SB-224289

Clinical data
- Other names: SB224289
- Drug class: Serotonin 5-HT_{1B} receptor antagonist or inverse agonist

Identifiers
- IUPAC name [4-[2-methyl-4-(5-methyl-1,2,4-oxadiazol-3-yl)phenyl]phenyl]-(1'-methylspiro[6,7-dihydro-2H-furo[2,3-f]indole-3,4'-piperidine]-5-yl)methanone;
- CAS Number: 180083-23-2;
- PubChem CID: 3378093;
- DrugBank: DB17052;
- ChemSpider: 2623391;
- UNII: F95C648W4N;
- ChEBI: CHEBI:64069;
- ChEMBL: ChEMBL281350;
- CompTox Dashboard (EPA): DTXSID4043987 ;

Chemical and physical data
- Formula: C_{32}H_{32}N_{4}O_{3}
- Molar mass: 520.633 g·mol^{−1}
- 3D model (JSmol): Interactive image;
- SMILES CC1=C(C=CC(=C1)C2=NOC(=N2)C)C3=CC=C(C=C3)C(=O)N4CCC5=CC6=C(C=C54)C7(CCN(CC7)C)CO6;
- InChI InChI=1S/C32H32N4O3/c1-20-16-25(30-33-21(2)39-34-30)8-9-26(20)22-4-6-23(7-5-22)31(37)36-13-10-24-17-29-27(18-28(24)36)32(19-38-29)11-14-35(3)15-12-32/h4-9,16-18H,10-15,19H2,1-3H3; Key:ATQMRMGXINTJHV-UHFFFAOYSA-N;

= SB-224289 =

SB-224289 is a selective serotonin 5-HT_{1B} receptor antagonist or inverse agonist which is used in scientific research.

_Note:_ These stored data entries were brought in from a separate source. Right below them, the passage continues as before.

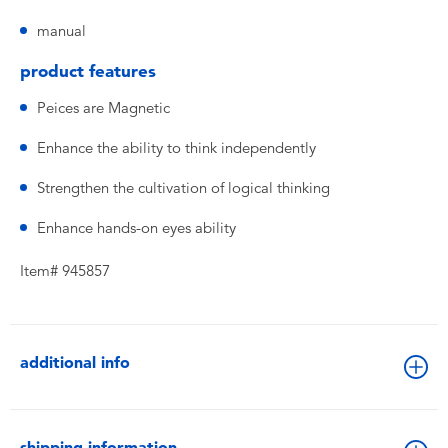
manual
product features
Peices are Magnetic
Enhance the ability to think independently
Strengthen the cultivation of logical thinking
Enhance hands-on eyes ability
Item# 945857
additional info
shipping information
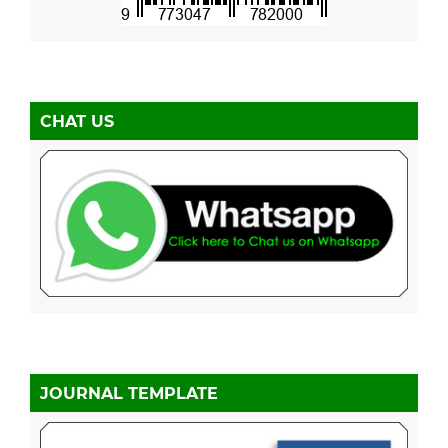
CHAT US
JOURNAL TEMPLATE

It is more than 75-fold selective for the serotonin 5-HT_{1B} receptor over all other serotonin receptors. The drug indirectly increases serotonin release by blocking inhibitory serotonin 5-HT_{1B} autoreceptors. In addition to its serotonin 5-HT_{1B} receptor antagonism, SB-224289 has subsequently been found to counteract the antifungal effects of the marine depsipeptide papuamide A.